**Input**
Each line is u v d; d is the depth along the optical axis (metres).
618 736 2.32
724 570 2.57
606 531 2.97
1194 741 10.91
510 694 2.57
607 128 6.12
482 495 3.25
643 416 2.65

**Your objective**
Exactly as they stand, write out all of the entries.

**Completed exercise**
Each line is u v d; d is the depth along the optical axis (metres).
618 736 2.32
724 570 2.57
606 531 2.97
1194 741 10.91
510 694 2.57
607 128 6.12
482 495 3.25
643 416 2.65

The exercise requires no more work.